La película se inicia en enero de 1901, coincidiendo con la muerte de Verdi y con el nacimiento, al mismo tiempo, en la hacienda Berlinghieri, de dos niños: Olmo Dalcò, descendiente de un trabajador de la hacienda, y Alfredo Berlinghieri, nieto del patrón de la hacienda.

Robert De Niro y Gérard Depardieuson los protagonistas que personifican el espíritu de estas dos familias: el primero encarna al descendiente de una familia de terratenientes de la Italia de principios de siglo, dueños de las haciendas en la que los campesinos, como en casi todas partes, eran tratados como siervos, como esclavos que todavía podían comprarse y venderse con la propiedad a la que pertenecían, como se había hecho durante tanto tiempo. El segundo encarnaba a Olmo, hijo de campesinos, inconformista de izquierdas que ansiaba más libertad, que se opone y lucha contra el fascismo que emergía en Italia, como en toda Europa, ideología que encontró un caldo de cultivo y un aliado en los poderosos terratenientes que querían conservar sus privilegios y su poder sobre la vida y la muerte de sus hacendados. Esta ideología está representada en la película por el camisa negra Attila Melanchini, al que da vida el actor Donald Sutherland, el médico inolvidable de MASH.

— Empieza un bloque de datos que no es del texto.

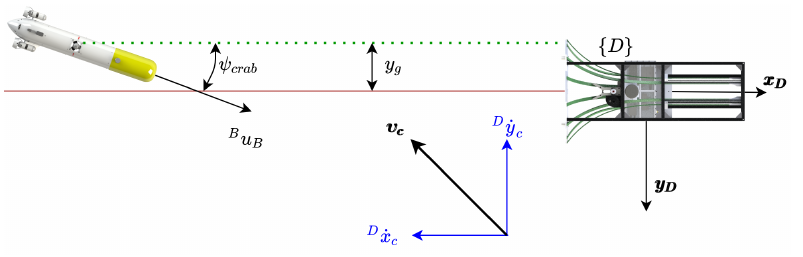
Figure 6. Path concept representation.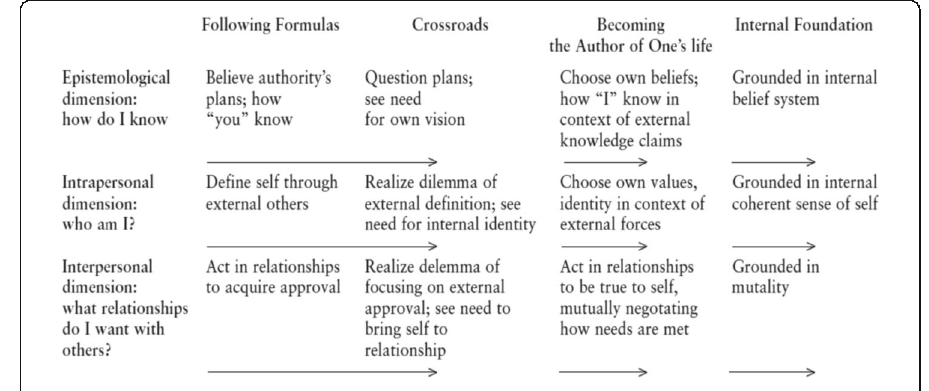
Fig. 1 Self-authorship framework adopted from Baxter Magolda ’ s (2004)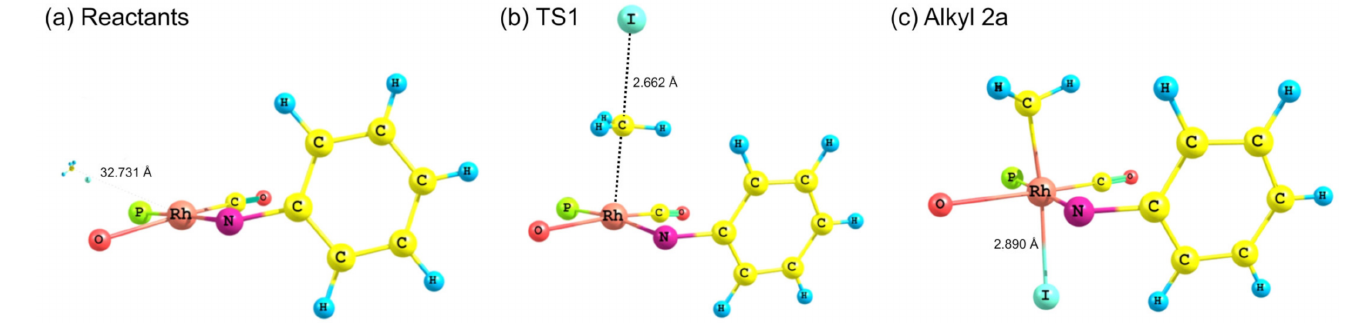
Figure 8. ( a ) DFT-calculated optimized geometries of the [Rh(CH 3 COCHCNPhCH 3 )(CO)(PPh 3 )] 3B complex (isomer O- trans -CO) and CH 3 I, with a large separation between the reactant molecules, referred to as reactants. ( b ) DFT-calculated transition state of the linear oxidative addition reaction between the [Rh(CH 3 COCHCNPhCH 3 )(CO)(PPh 3 )] 3B and CH 3 I. Referred to as TS1. The bonds, associated with the imaginary frequency of the transition state, are indicated with black dotted lines. ( c ) DFT-calculated optimized geometry of the Rh(III)-alkyl 2a product, referred to as Alkyl 2a. The three Ph groups of the PPh 3 ligand and CH 3 CCHCCH 3 backbone of [CH 3 COCHCNPhCH 3 ] ligand are excluded for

El ritmo de la película ahora se antoja lento, dado el tipo de cine que impera en la actualidad, lleno de urgencias, carreras, disparos y prisas que forman parte de un tiempo narrativo que se basa más en el frenesí, en los efectos especiales y en la técnica, que en una historia que contar. También ocurre en otros ámbitos artísticos, como el baile o la guitarra flamenca, que parecen más una competición técnica de rapidez, aceleración y saltos, que un tiempo narrativo que busca, en la sensibilidad de sus silencios, de sus miradas y de sus llamadas a la profundidad del corazón y a sus pausas, expresar algo que merezca la pena contemplar o sentir.

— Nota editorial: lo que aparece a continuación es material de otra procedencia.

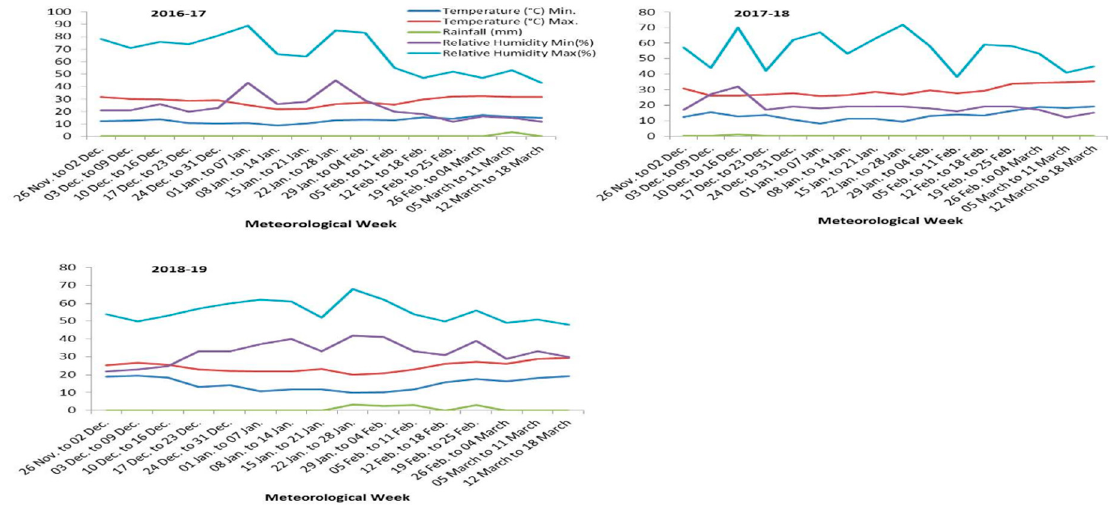
Figure 1. Weather parameters during the crop-growing period.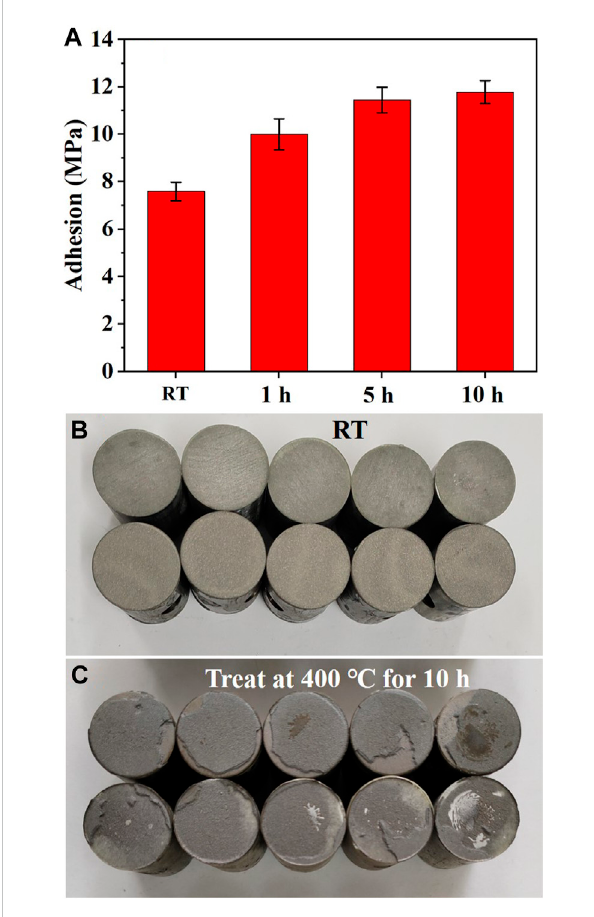
FIGURE 4 (A) Adhesion and (B,C) photos for adhesion test samples of FeCoCr/silicone resin coatings before and after heat treatment at 400 °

También parece que ese frenesí se ha adueñado, no sólo del lenguaje cinematográfico o artístico, sino que ha afectado igualmente al mundo cotidiano, al mundo de las comunicaciones y de las relaciones entre las personas, aferradas sin descanso a los móviles que continuamente envían y recogen mensajes, noticias y saludos sin cesar en un movimiento continuo de dedos que parecen tener vida propia, al margen del cerebro, y que se adaptan con increíble facilidad a la urgencia y la aceleración que propician estas nuevas tecnologías de la información y de la comunicación o, a veces lo parece, de la incomunicación. Esas relaciones, imprescindibles para el conocimiento y los afectos mutuos, parecen haber sido contaminadas también por ese virus de la velocidad y el desapego que amenaza con extenderse sin remisión a todos los rincones del planeta.

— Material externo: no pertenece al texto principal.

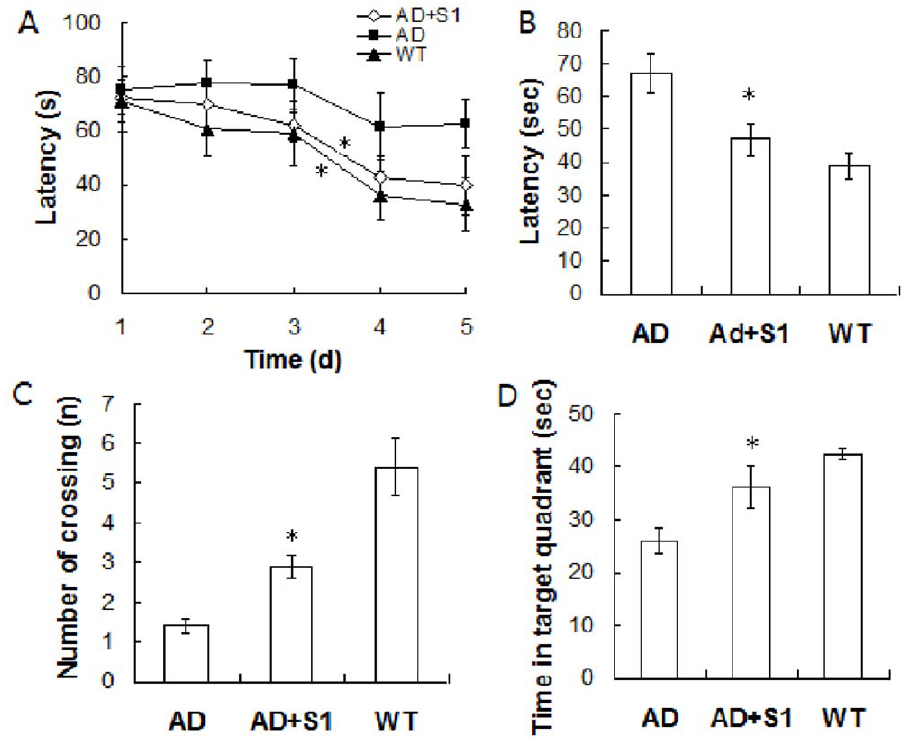
Figure 6. Peptide S1 attenuates spatial memory deficits. (A) APP/PS1 mice were administered S1 (n=9) or vehicle (n=9) by i.c.v infusion four times. Littermate control mice (WT, n=10) were administered vehicle. Each mouse was given two 90 s trials per day for five consecutive days to find the hidden platform in a Morris water maze. The recorded data were analyzed and showed the changes of latency to find the hidden platform over 5 days of the training phase (AD mice treated with S1 or WT mice compared with AD mice control, *, P , 0.05). (B) Effect of S1 on escape latency during the memory test in the MWM probe trial without a platform. (C) Effect of S1 on the number of crossings (the mice crossed the position where the platform was placed during learning sessions). (D) Effect of S1 on the time spent in the target quadrant during the memory test in the MWM probe trial (compared with AD control mice, *, P , 0.05).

La transformación de un Olmo-Depardieu de ficción, que representa los ideales del socialismo y la libertad en la película, a un Depardieu evasor de impuestos en la actualidad y en la vida real, que se traslada a la Rusia de Putin para evitar la justicia francesa y sus deberes para con el fisco, posiblemente sea una metáfora más de la ironía que representa lo que ha sido este siglo que se nos fue, que se inició con grandes expectativas e ilusiones para atajar la miseria, la desigualdad y la injusticia, y que se cerró en falso con más decepción y desencanto que optimismo en un porvenir que parece que viene incapacitado para la meditación y para la contemplación y el goce de todo lo que no venga acompañado de ruidos, premura, espectáculo a gran escala y la novedad por la novedad, que se devora a sí misma en su precipitación y en su fugacidad.